例えば、都立大学の地味な商店街の目立たない場所に Addict Au Sucre というフランス菓子の有名店があります。Addict とはフランス語で中毒という意味です。中毒になってしまうほど魅力的な訳ですから、一般的な立地の良し悪しは関係ないという事になるようです。

パティシエの考える「立地」

普通の人がお店を開く場合、恐らく家賃が高くなるけど人通りの多い場所にしようとか、2階にすると人がなかなか上がって来ないのでは… といったところで悩むのでしょうが、自分の商品に確信を持っているパティシエには、そういう発想がないようです。

鎧塚俊彦さん(故川島なお美さんの夫)の著書「職人力」に次のような一節あります。

「その為には、駅から離れていることが、大きな条件だと考えていた。駅に近いと便利に使われる喫茶店になってしまう。便利な喫茶店が悪いというわけではない。私の店は、わざわざデザートを食べに行く スタイルしたかったのである。その点、駅から離れていて、なおかつ店前の人通りもとても少なかったのが気に入った」

また、一日1,600本売れる小山ロールで有名な小山進さんの著書「丁寧を武器にする」には

「自分の中での定例の儀式として(笑)立地診断の会社に審査してもらうことにした。調査書には 一日の売上8,000円。来店客数8人。あなたには経営者としての資質なし。と書かれていた。それを読み、よっしゃ、この土地でええんや!と僕は喜んだ。もし立地診断の会社のお墨付きをもらうような土地だったら、僕はそこに出店しなかった。この手の診断会社は駅前や車通りの激しいロードサイド、もっといえば商業施設に出店するのが成功法則だと考えている。最初から人が多いところに出店するのがいいと思っているのだ。けれども、駅前や商業施設に出店しても、数年後に閉店している店は少なくない。
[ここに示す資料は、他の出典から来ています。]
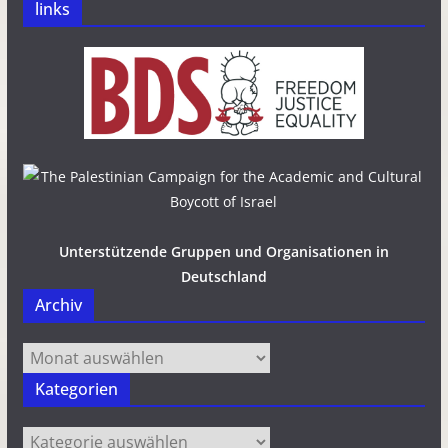
links
Unterstützende Gruppen und Organisationen in
Deutschland
Archiv
Archiv
Kategorien
Kategorien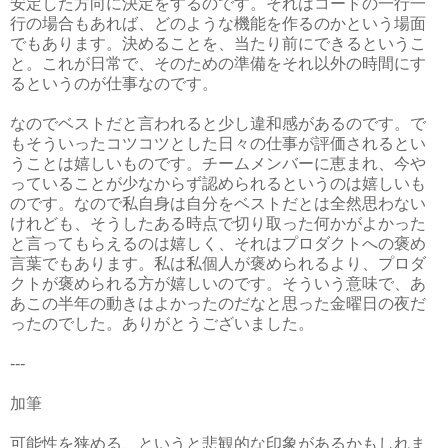
安定した方向に決定をするのです。それはコードの一行一
行の場合もあれば、どのような機能を作るのかという場面
でもあります。決めることを、当たり前にできるというこ
と。これが日常で、そのための準備をそれ以外の時間にす
るというのが仕事なのです。
なのでベストだと言われると少し違和感があるのです。で
もそういったコツコツとした日々の仕事が評価されるとい
うことは嬉しいものです。チームメンバーに恵まれ、今や
っていることが少なからず認められるというのは嬉しいも
のです。なので私自身は自分をベストだとは全然思わない
けれども、そうしたある時点で切り取った何かがよかった
と言ってもらえるのは嬉しく、それはプロダクトへの褒め
言葉でもあります。私は私個人が褒められるより、プロダ
クトが褒められる方が嬉しいのです。そういう意味で、あ
あこの半年の動きはよかったのだなと思った金曜日の夜だ
ったのでした。ありがとうございました。
---
加筆
可能性を狭める、というと悲観的な印象があるかもしれま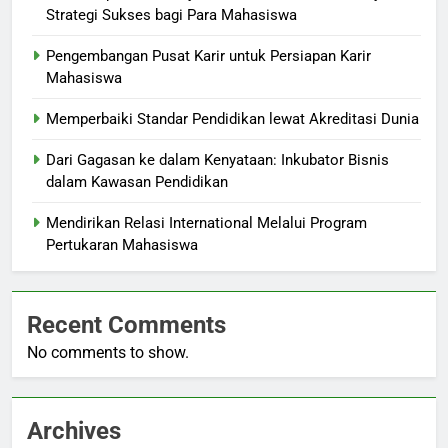
Strategi Sukses bagi Para Mahasiswa
Pengembangan Pusat Karir untuk Persiapan Karir
Mahasiswa
Memperbaiki Standar Pendidikan lewat Akreditasi Dunia
Dari Gagasan ke dalam Kenyataan: Inkubator Bisnis
dalam Kawasan Pendidikan
Mendirikan Relasi International Melalui Program
Pertukaran Mahasiswa
Recent Comments
No comments to show.
Archives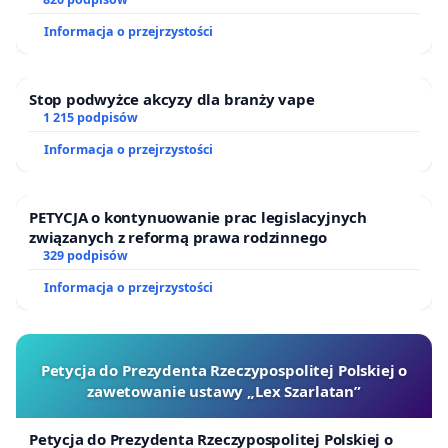
Informacja o przejrzystości
Stop podwyżce akcyzy dla branży vape
1 215 podpisów
Informacja o przejrzystości
PETYCJA o kontynuowanie prac legislacyjnych
związanych z reformą prawa rodzinnego
329 podpisów
Informacja o przejrzystości
Petycja do Prezydenta Rzeczypospolitej Polskiej o
zawetowanie ustawy „Lex Szarlatan”
Petycja do Prezydenta Rzeczypospolitej Polskiej o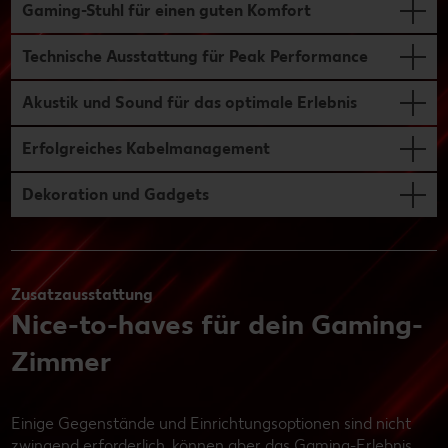
Gaming-Stuhl für einen guten Komfort
Technische Ausstattung für Peak Performance
Akustik und Sound für das optimale Erlebnis
Erfolgreiches Kabelmanagement
Dekoration und Gadgets
Zusatzausstattung
Nice-to-haves für dein Gaming-
Zimmer
Einige Gegenstände und Einrichtungsoptionen sind nicht
zwingend erforderlich, können aber das Gaming-Erlebnis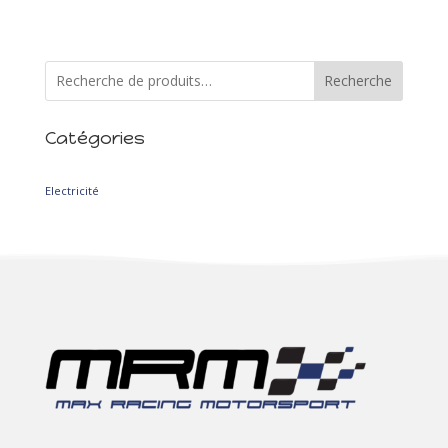
spéciales sont techniques et rapides et c’est assez nouveau
comme type de...
Recherche
Catégories
2
Electricité
2
produits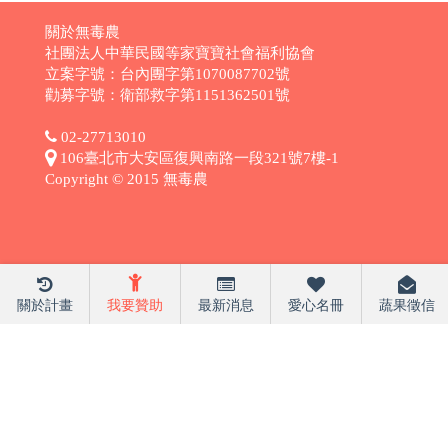
關於無毒農
社團法人中華民國等家寶寶社會福利協會
立案字號：台內團字第1070087702號
勸募字號：衛部救字第1151362501號
02-27713010
106臺北市大安區復興南路一段321號7樓-1
Copyright © 2015 無毒農
關於計畫
我要贊助
最新消息
愛心名冊
蔬果徵信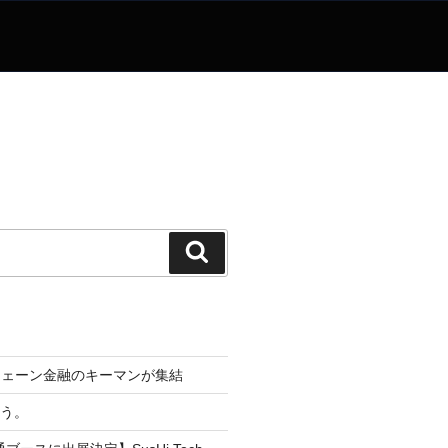
検
索
チェーン金融のキーマンが集結
なう。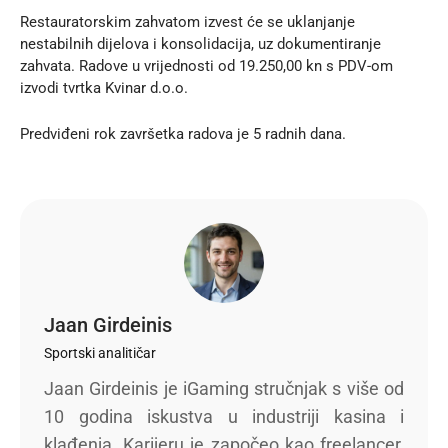
Restauratorskim zahvatom izvest će se uklanjanje
nestabilnih dijelova i konsolidacija, uz dokumentiranje
zahvata. Radove u vrijednosti od 19.250,00 kn s PDV-om
izvodi tvrtka Kvinar d.o.o.
Predviđeni rok završetka radova je 5 radnih dana.
Jaan Girdeinis
Sportski analitičar
Jaan Girdeinis je iGaming stručnjak s više od
10 godina iskustva u industriji kasina i
klađenja. Karijeru je započeo kao freelancer,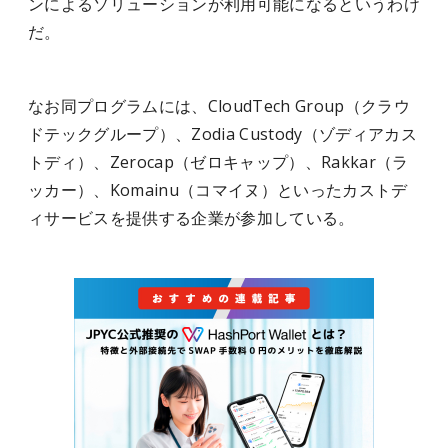
ンによるソリューションが利用可能になるというわけ
だ。
なお同プログラムには、CloudTech Group（クラウ
ドテックグループ）、Zodia Custody（ゾディアカス
トディ）、Zerocap（ゼロキャップ）、Rakkar（ラ
ッカー）、Komainu（コマイヌ）といったカストデ
ィサービスを提供する企業が参加している。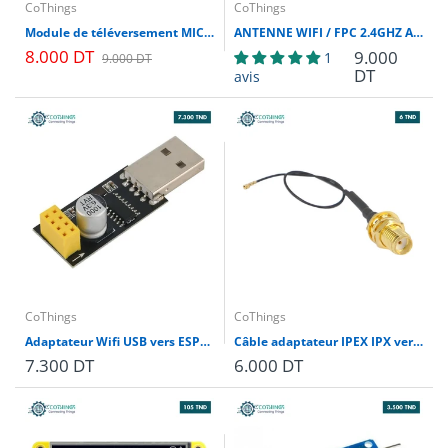
CoThings
CoThings
Module de téléversement MICRO USB pour ESP32 CAM
ANTENNE WIFI / FPC 2.4GHZ AVEC CONNECTEUR IPEX 3DBI
8.000 DT
9.000
1
9.000 DT
DT
avis
CoThings
CoThings
Adaptateur Wifi USB vers ESP8266
Câble adaptateur IPEX IPX vers SMA 5 cm
7.300 DT
6.000 DT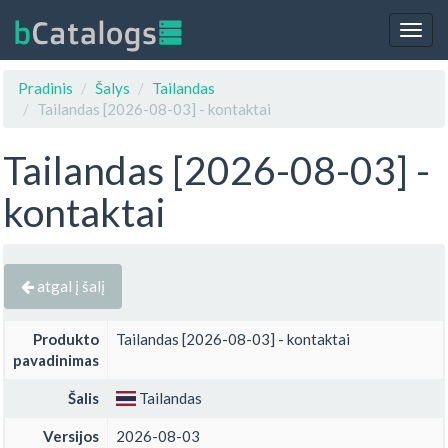
Togg
navig
Pradinis
Šalys
Tailandas
Tailandas [2026-08-03] - kontaktai
Tailandas [2026-08-03] -
kontaktai
atgal į šalį
Produkto
Tailandas [2026-08-03] - kontaktai
pavadinimas
Šalis
Tailandas
Versijos
2026-08-03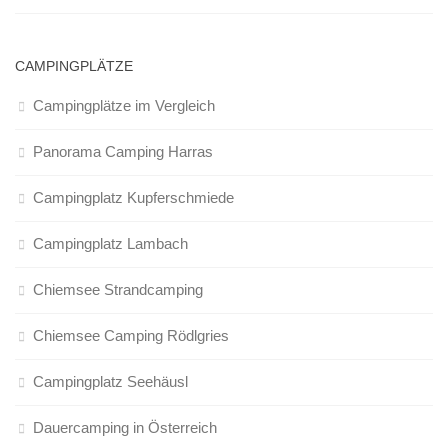
CAMPINGPLÄTZE
Campingplätze im Vergleich
Panorama Camping Harras
Campingplatz Kupferschmiede
Campingplatz Lambach
Chiemsee Strandcamping
Chiemsee Camping Rödlgries
Campingplatz Seehäusl
Dauercamping in Österreich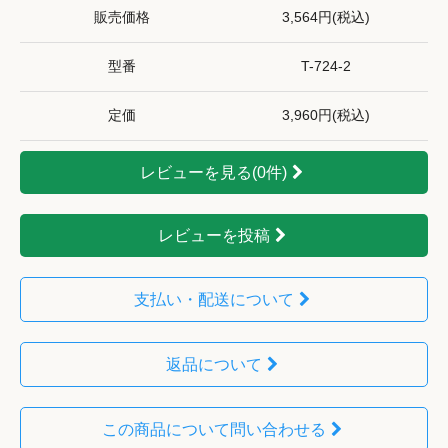
販売価格
3,564円(税込)
型番
T-724-2
定価
3,960円(税込)
レビューを見る(0件)
レビューを投稿
支払い・配送について
返品について
この商品について問い合わせる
もはや既存の成功法則では成功できなくなっているのだ」

さて、自由が丘の話に戻ると、差別化されたスイーツ店は、敢えてセンターを外したところにお店を出しています。世界一のパティシエ辻口博啓さんの本店(モンサンクレール)は駅から思い切り遠い場所にあって駐車場が一台分しかないのに、巡礼のようにお客さんがやって来ます。割と最近(2016年)にオープンした店だとビーントゥバー専門店(チョコレートの原料となるカカオの原産地で豆の厳しい選別をし、輸入後の焙煎から加工まで一貫して行う店)である Magie du Chocolat が挙げられます。この店も、中心街から完全に外れたバス通り沿いの地味な場所にありますが、スイーツの新しいトレンドを反映している所為か、バレンタインの時には自由が丘で一番長い行列ができる等、わざわざ探して来るお客さんが絶えることがありません。 という訳で、タイトルに戻って、商業立地の常識を覆してしまう差別化されたスイーツの集客力や恐るべし… と感じる次第です。